Le strutture temporanee al porto di Granadilla, sull'isola spagnola di Tenerife, per accogliere i passeggeri della Hondius, la nave dove è in corso un focolaio da hantavirus, il 9 maggio (AP Photo/Manu Fernandez)
Le strutture temporanee al porto di Granadilla, sull'isola spagnola di Tenerife, per accogliere i passeggeri della Hondius, la nave dove è in corso un focolaio da hantavirus, il 9 maggio (AP Photo/Manu Fernandez)

Otto paesi hanno organizzato voli di rimpatrio per le persone che saranno evacuate dalla Hondius, la nave da crociera dove si è sviluppato un focolaio di hantavirus, che dovrebbe arrivare nelle prossime ore a Tenerife, nelle isole Canarie, un arcipelago della Spagna. I paesi, oltre alla Spagna stessa, sono Germania, Francia, Belgio, Irlanda, Paesi Bassi, Regno Unito e Stati Uniti. Anche l’Unione Europea ha organizzato dei voli per i cittadini dei paesi membri che non hanno organizzato il loro rientro. Il ministro dell’Interno spagnolo Fernando Grande-Marlaska ha detto che il governo sta elaborando dei piani di emergenza anche per i cittadini degli altri paesi.

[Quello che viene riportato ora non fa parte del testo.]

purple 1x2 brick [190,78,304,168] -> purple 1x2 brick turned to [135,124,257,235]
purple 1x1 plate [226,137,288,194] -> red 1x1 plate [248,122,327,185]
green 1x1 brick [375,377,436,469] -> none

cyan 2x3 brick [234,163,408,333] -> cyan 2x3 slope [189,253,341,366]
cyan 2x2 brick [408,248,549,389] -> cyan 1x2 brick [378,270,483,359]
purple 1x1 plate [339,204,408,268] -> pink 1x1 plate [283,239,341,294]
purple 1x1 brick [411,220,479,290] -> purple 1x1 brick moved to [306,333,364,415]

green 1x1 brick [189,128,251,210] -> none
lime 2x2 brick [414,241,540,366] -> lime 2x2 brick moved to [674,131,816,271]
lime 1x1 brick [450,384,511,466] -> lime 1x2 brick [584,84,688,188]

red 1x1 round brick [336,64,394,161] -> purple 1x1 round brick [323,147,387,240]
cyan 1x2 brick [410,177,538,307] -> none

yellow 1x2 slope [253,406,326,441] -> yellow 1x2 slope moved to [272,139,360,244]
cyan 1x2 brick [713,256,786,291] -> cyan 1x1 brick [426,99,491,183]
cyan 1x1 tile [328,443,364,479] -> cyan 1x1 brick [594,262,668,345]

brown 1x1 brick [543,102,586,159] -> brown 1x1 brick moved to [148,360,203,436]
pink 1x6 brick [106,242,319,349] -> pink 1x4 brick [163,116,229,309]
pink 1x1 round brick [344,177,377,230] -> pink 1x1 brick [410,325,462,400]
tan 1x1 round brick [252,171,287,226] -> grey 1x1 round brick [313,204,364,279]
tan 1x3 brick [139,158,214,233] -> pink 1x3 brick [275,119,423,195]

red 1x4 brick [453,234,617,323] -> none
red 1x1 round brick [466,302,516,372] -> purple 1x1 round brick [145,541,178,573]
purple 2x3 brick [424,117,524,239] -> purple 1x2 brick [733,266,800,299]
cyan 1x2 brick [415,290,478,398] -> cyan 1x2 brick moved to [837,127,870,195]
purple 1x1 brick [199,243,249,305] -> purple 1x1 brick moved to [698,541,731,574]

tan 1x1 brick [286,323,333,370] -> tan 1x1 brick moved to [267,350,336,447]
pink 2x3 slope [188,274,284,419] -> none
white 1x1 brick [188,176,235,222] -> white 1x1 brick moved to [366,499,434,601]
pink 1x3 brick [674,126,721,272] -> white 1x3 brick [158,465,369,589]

La gestione dei rientri è molto delicata perché il virus, che ha causato la morte di almeno due persone che erano state a bordo, è considerato contagioso, e la popolazione e il governo locale hanno protestato molto contro il governo spagnolo per aver accettato di far attraccare la barca a Tenerife, per il timore che il contagio si diffonda. In realtà l’Organizzazione Mondiale della Sanità ha diffuso diverse rassicurazioni, e ha detto che il rischio per la popolazione in generale è basso, mentre quello per i passeggeri a bordo è moderato. Grande-Marlaska ha detto che la nave rimarrà nelle acque spagnole solo il tempo minimo necessario alle operazioni di evacuazione.